Dauphin William Osgood
Quick Facts
Biography
Dauphin William Osgood (Chinese: 柯為梁 or 柯為良; Pinyin: Kē Wéiliáng; Foochow Romanized: Kŏ̤ Ùi-liòng; November 5, 1845—August 17, 1880) was an American Board medical missionary to China.
Life
Dr. Dauphin William Osgood was born on November 5, 1845, in Nelson, New Hampshire, United States. In 1866 he study medicine in Bowdoin's Medical School, and later in New York University where he received his M.D. in 1869.
After a short period of practice in his native town, Osgood came with his wife Helen W. Osgood to China as a medical missionary, arriving at Foochow on January 22, 1870. Upon his arrival he began practicing medicine part-time, while putting much of his energy in the study of the Chinese and the Foochow vernacular, and very soon he mastered the language. He established the Foochow Medical Missionary Hospital near Ponasang, where he devoted much of his energy.
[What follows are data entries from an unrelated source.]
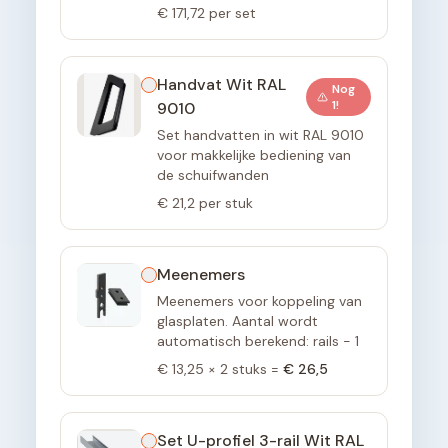
€ 171,72
per set
Handvat Wit RAL
Nog
1
!
9010
Set handvatten in wit RAL 9010
voor makkelijke bediening van
de schuifwanden
€ 21,2
per stuk
Meenemers
Meenemers voor koppeling van
glasplaten. Aantal wordt
automatisch berekend: rails - 1
€ 13,25
×
2
stuks =
€ 26,5
Set U-profiel 3-rail Wit RAL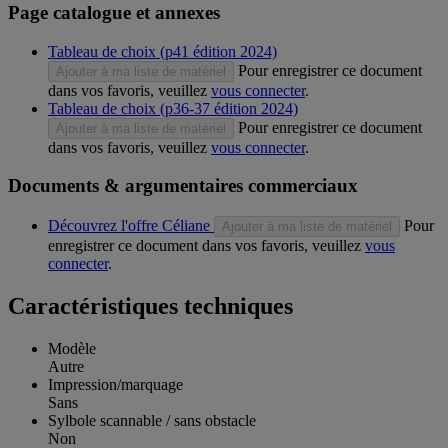
Page catalogue et annexes
Tableau de choix (p41 édition 2024)
Pour enregistrer ce document
Ajouter à ma liste de matériel
dans vos favoris, veuillez
vous connecter
.
Tableau de choix (p36-37 édition 2024)
Pour enregistrer ce document
Ajouter à ma liste de matériel
dans vos favoris, veuillez
vous connecter
.
Documents & argumentaires commerciaux
Découvrez l'offre Céliane
Pour
Ajouter à ma liste de matériel
enregistrer ce document dans vos favoris, veuillez
vous
connecter
.
Caractéristiques techniques
Modèle
Autre
Impression/marquage
Sans
Sylbole scannable / sans obstacle
Non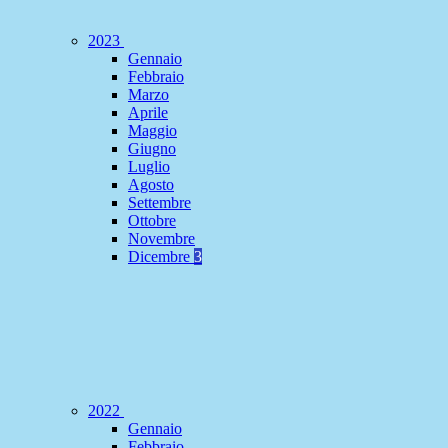
2023
Gennaio
Febbraio
Marzo
Aprile
Maggio
Giugno
Luglio
Agosto
Settembre
Ottobre
Novembre
Dicembre
3
2022
Gennaio
Febbraio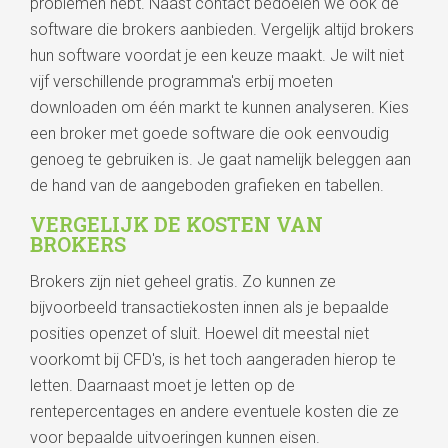
problemen hebt. Naast contact bedoelen we ook de
software die brokers aanbieden. Vergelijk altijd brokers
hun software voordat je een keuze maakt. Je wilt niet
vijf verschillende programma's erbij moeten
downloaden om één markt te kunnen analyseren. Kies
een broker met goede software die ook eenvoudig
genoeg te gebruiken is. Je gaat namelijk beleggen aan
de hand van de aangeboden grafieken en tabellen.
VERGELIJK DE KOSTEN VAN
BROKERS
Brokers zijn niet geheel gratis. Zo kunnen ze
bijvoorbeeld transactiekosten innen als je bepaalde
posities openzet of sluit. Hoewel dit meestal niet
voorkomt bij CFD's, is het toch aangeraden hierop te
letten. Daarnaast moet je letten op de
rentepercentages en andere eventuele kosten die ze
voor bepaalde uitvoeringen kunnen eisen.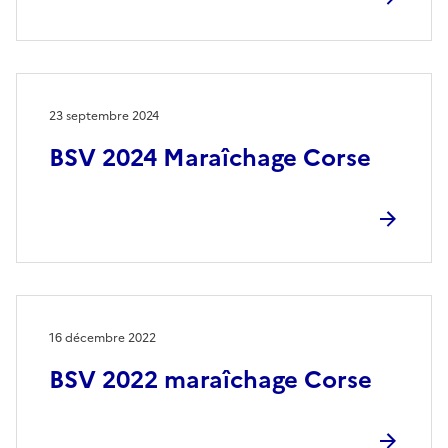
23 septembre 2024
BSV 2024 Maraîchage Corse
16 décembre 2022
BSV 2022 maraîchage Corse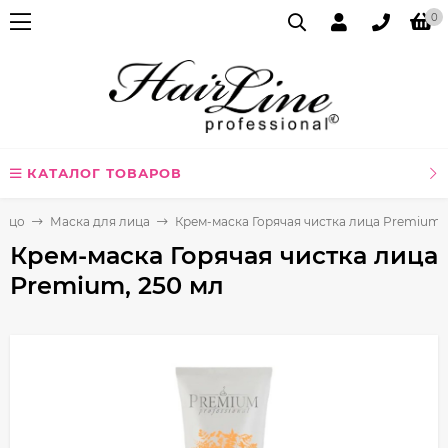
0
КАТАЛОГ ТОВАРОВ
Лицо
Маска для лица
Крем-маска Горячая чистка лица Premium,
Крем-маска Горячая чистка лица
Premium, 250 мл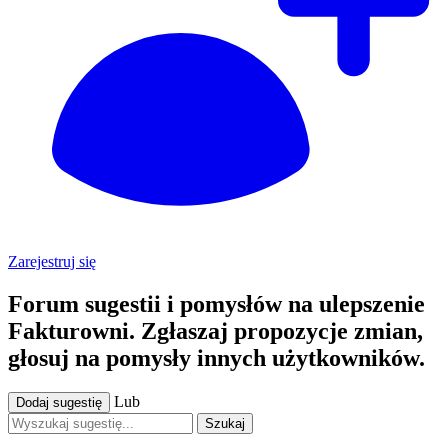
Zarejestruj się
Forum sugestii i pomysłów na ulepszenie
Fakturowni. Zgłaszaj propozycje zmian,
głosuj na pomysły innych użytkowników.
Lub
Dodaj sugestię
Szukaj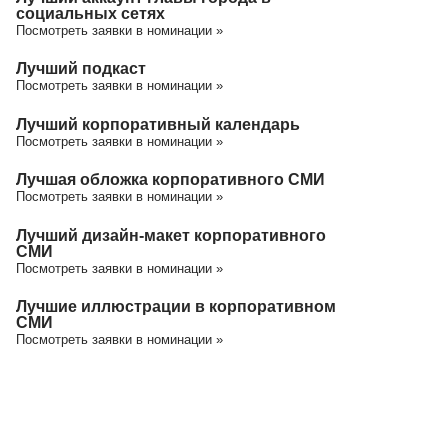
социальных сетях
Посмотреть заявки в номинации »
Лучший подкаст
Посмотреть заявки в номинации »
Лучший корпоративный календарь
Посмотреть заявки в номинации »
Лучшая обложка корпоративного СМИ
Посмотреть заявки в номинации »
Лучший дизайн-макет корпоративного
СМИ
Посмотреть заявки в номинации »
Лучшие иллюстрации в корпоративном
СМИ
Посмотреть заявки в номинации »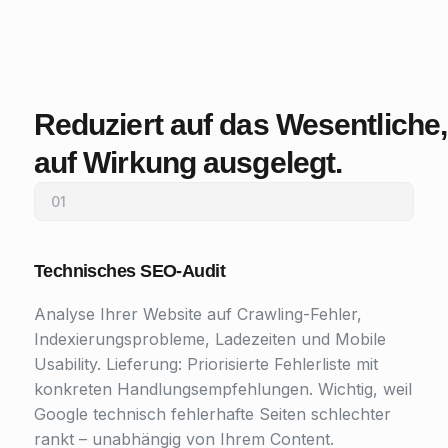
Reduziert auf das Wesentlich
auf Wirkung ausgelegt.
01
Technisches SEO-Audit
Analyse Ihrer Website auf Crawling-Fehler,
Indexierungsprobleme, Ladezeiten und Mobile
Usability. Lieferung: Priorisierte Fehlerliste mit
konkreten Handlungsempfehlungen. Wichtig, weil
Google technisch fehlerhafte Seiten schlechter
rankt – unabhängig von Ihrem Content.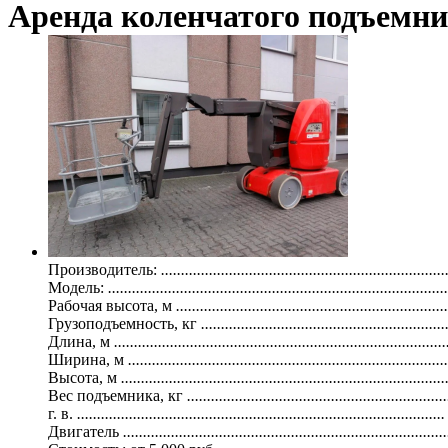
Аренда коленчатого подъемн
Производитель:
.......................................................................
Модель:
.....................................................................................
Рабочая высота, м
....................................................................
Грузоподъемность, кг
.............................................................
Длина, м
...................................................................................
Ширина, м
................................................................................
Высота, м
.................................................................................
Вес подъемника, кг
.................................................................
г. в.
............................................................................................
Двигатель
.................................................................................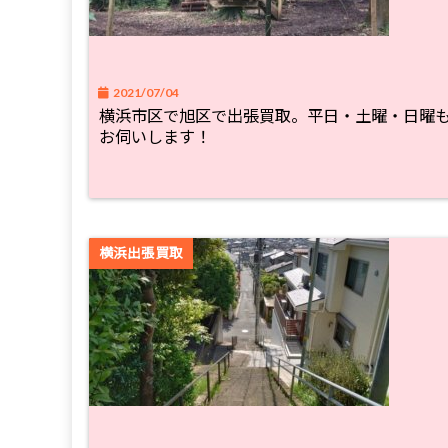
2021/07/04
横浜市区で旭区で出張買取。平日・土曜・日曜
お伺いします！
横浜出張買取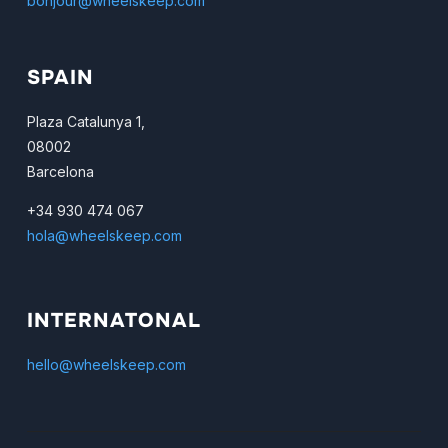
bonjour@wheelskeep.com
SPAIN
Plaza Catalunya 1,
08002
Barcelona
+34 930 474 067
hola@wheelskeep.com
INTERNATONAL
hello@wheelskeep.com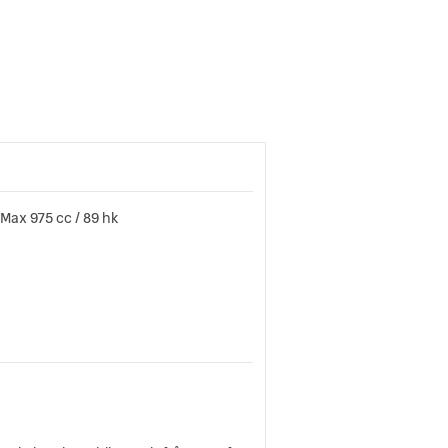
Max 975 cc / 89 hk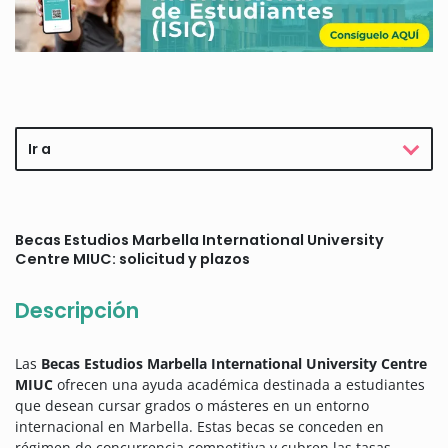
Ir a
Becas Estudios Marbella International University
Centre MIUC: solicitud y plazos
Descripción
Las
Becas Estudios Marbella International University Centre
MIUC
ofrecen una ayuda académica destinada a estudiantes
que desean cursar grados o másteres en un entorno
internacional en Marbella. Estas becas se conceden en
régimen de concurrencia competitiva y cubren las tasas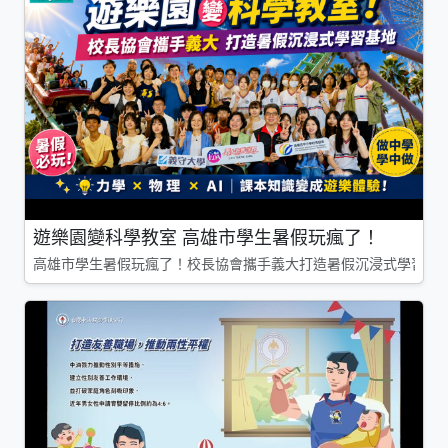
遊樂園變科學教室 高雄市學生暑假玩瘋了！
高雄市學生暑假玩瘋了！校長協會攜手義大打造暑假沉浸式學習基地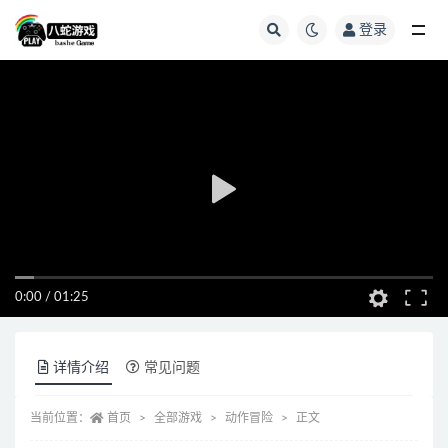
登录
全部
0:00
/
01:25
详情介绍
常见问题
当前位置：
首页
全部游戏
动作冒险
正文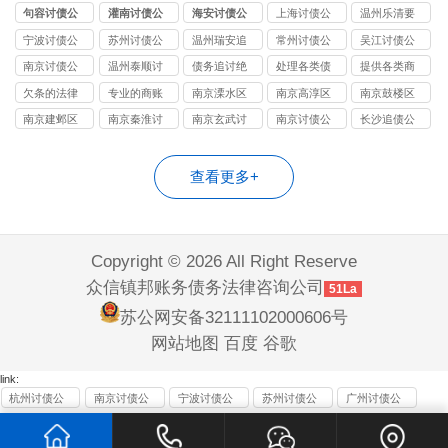
司
司
司
司
司
句容讨债公
灌南讨债公
海安讨债公
上海讨债公
温州乐清要
司
司
司
司
账公司
宁波讨债公
苏州讨债公
温州瑞安追
常州讨债公
吴江讨债公
司
司
债公司
司
司
南京讨债公
温州泰顺讨
债务追讨绝
处理各类债
提供各类商
司
债公司
不违法
务纠纷
账
欠条的法律
专业的商账
南京溧水区
南京高淳区
南京鼓楼区
效力
追收师
讨债公司
讨债公司
讨债公司
南京建邺区
南京秦淮讨
南京玄武讨
南京讨债公
长沙追债公
讨债公司
债公司
债公司
司
司
查看更多+
Copyright © 2026 All Right Reserve
众信镇邦账务债务法律咨询公司
51La
苏公网安备32111102000606号
网站地图
百度
谷歌
link:
杭州讨债公
南京讨债公
宁波讨债公
苏州讨债公
广州讨债公
司
司
司
司
司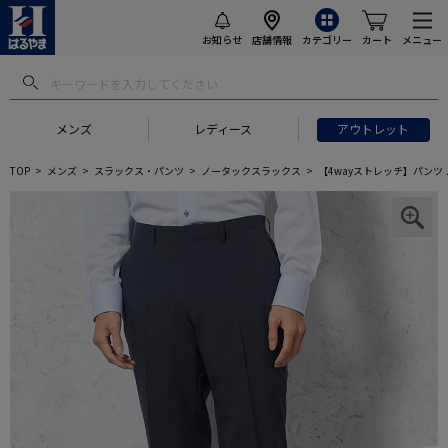
お知らせ
店舗情報
カテゴリー
カート
メニュー
メンズ
レディース
アウトレット
TOP
メンズ
スラックス・パンツ
ノータックスラックス
【4wayストレッチ】パンツ 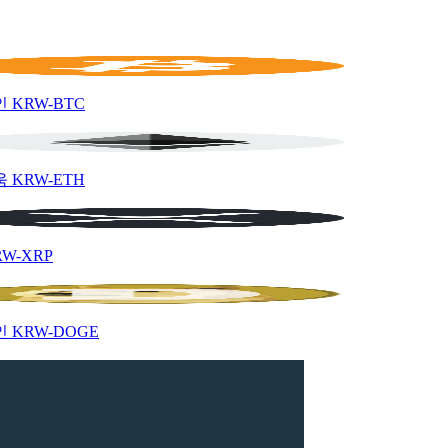
인
KRW-BTC
움
KRW-ETH
RW-XRP
인
KRW-DOGE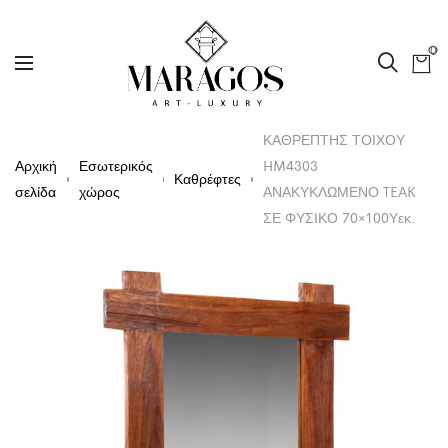
0
ΚΑΘΡΕΠΤΗΣ ΤΟΙΧΟΥ
Αρχική
Εσωτερικός
HM4303
Καθρέφτες
σελίδα
χώρος
ΑΝΑΚΥΚΛΩΜΕΝΟ TEAK
ΣΕ ΦΥΣΙΚΟ 70×100Υεκ.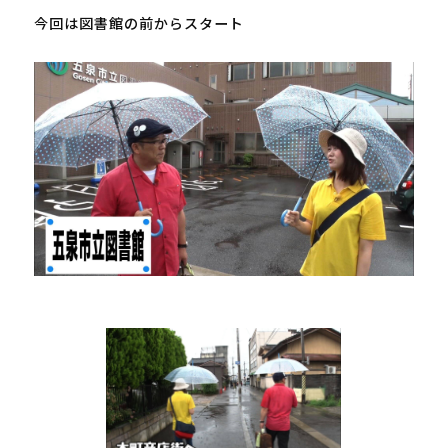
今回は図書館の前からスタート
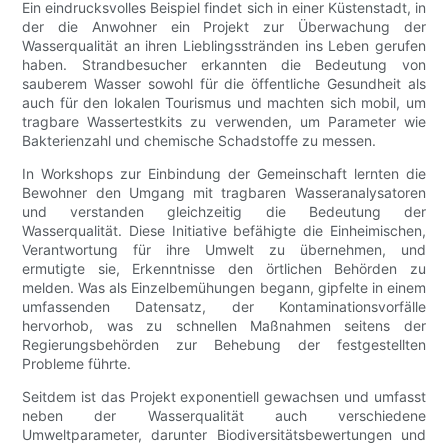
Ein eindrucksvolles Beispiel findet sich in einer Küstenstadt, in
der die Anwohner ein Projekt zur Überwachung der
Wasserqualität an ihren Lieblingsstränden ins Leben gerufen
haben. Strandbesucher erkannten die Bedeutung von
sauberem Wasser sowohl für die öffentliche Gesundheit als
auch für den lokalen Tourismus und machten sich mobil, um
tragbare Wassertestkits zu verwenden, um Parameter wie
Bakterienzahl und chemische Schadstoffe zu messen.
In Workshops zur Einbindung der Gemeinschaft lernten die
Bewohner den Umgang mit tragbaren Wasseranalysatoren
und verstanden gleichzeitig die Bedeutung der
Wasserqualität. Diese Initiative befähigte die Einheimischen,
Verantwortung für ihre Umwelt zu übernehmen, und
ermutigte sie, Erkenntnisse den örtlichen Behörden zu
melden. Was als Einzelbemühungen begann, gipfelte in einem
umfassenden Datensatz, der Kontaminationsvorfälle
hervorhob, was zu schnellen Maßnahmen seitens der
Regierungsbehörden zur Behebung der festgestellten
Probleme führte.
Seitdem ist das Projekt exponentiell gewachsen und umfasst
neben der Wasserqualität auch verschiedene
Umweltparameter, darunter Biodiversitätsbewertungen und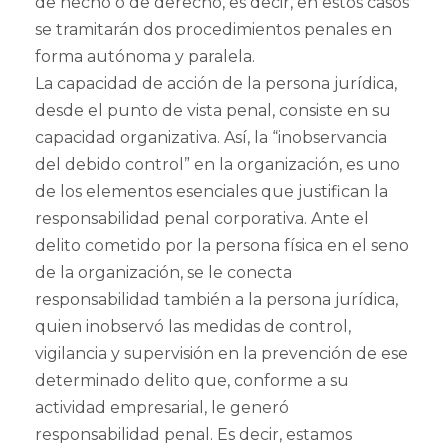
de hecho o de derecho, es decir, en estos casos
se tramitarán dos procedimientos penales en
forma autónoma y paralela.
La capacidad de acción de la persona jurídica,
desde el punto de vista penal, consiste en su
capacidad organizativa. Así, la “inobservancia
del debido control” en la organización, es uno
de los elementos esenciales que justifican la
responsabilidad penal corporativa. Ante el
delito cometido por la persona física en el seno
de la organización, se le conecta
responsabilidad también a la persona jurídica,
quien inobservó las medidas de control,
vigilancia y supervisión en la prevención de ese
determinado delito que, conforme a su
actividad empresarial, le generó
responsabilidad penal. Es decir, estamos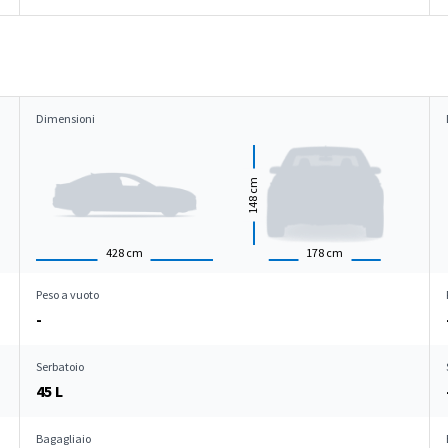
Dimensioni
cm
148
428
cm
178
cm
Peso a vuoto
-
Serbatoio
45 L
Bagagliaio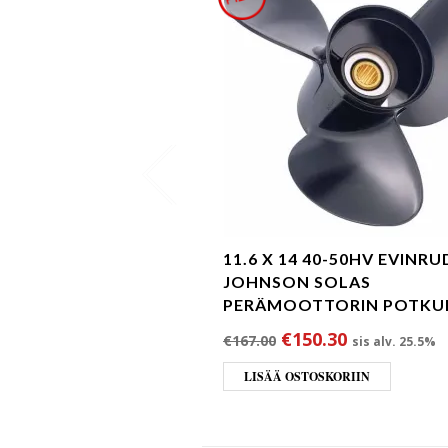
11.6 X 14 40-50HV EVINRU
JOHNSON SOLAS
PERÄMOOTTORIN POTKU
Alkuperäinen hinta 
Nykyinen hi
€
150.30
€
167.00
sis alv. 25.5%
LISÄÄ OSTOSKORIIN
In 1878 a new fifty-bed hospital at the Peace Street was completed with funds contributed by foreign businessmen and Chinese merchants and officials in Foochow, and the old building was turned into an opium asylum.
Osgood worked in Foochow for a little more than a decade until his own health broke down in the summer of 1880. During his ten years of labor he had given medical aid to 51,838 patients and about 1,500 opium smokers. On August 17, 1880, Osgood died of sunstroke at a sanitarium on Sharp Peak Island near the mouth of River Min. The day before his death he completed a five-volume translation of a standard work on anatomy into Chinese.
Grave
Dr. Osgood was buried in the American Mission Cemetery in Foochow, near the corner of the grounds and close to the wall at the right of the cemetery gate. There was a white marble cross at the head, and the grave was surrounded by a black iron chain set in a low granite base. The English inscription on his tombstone read:
- In the cross of Christ I glory
- Dauphin William Osgood
- Arrived at Foochow January 22, 1870
- Died at Sharp Peak August 17, 1880
- Erected by the foreign community of Foochow as a token of respects.
On the opposite side of the base stone was a quotation from Jeremiah 49:11,
- Leave thy fatherless children. I will preserve them alive, and let the widows trust in me.
The Foochow Mission Cemetery was destroyed during Cultural Revolution.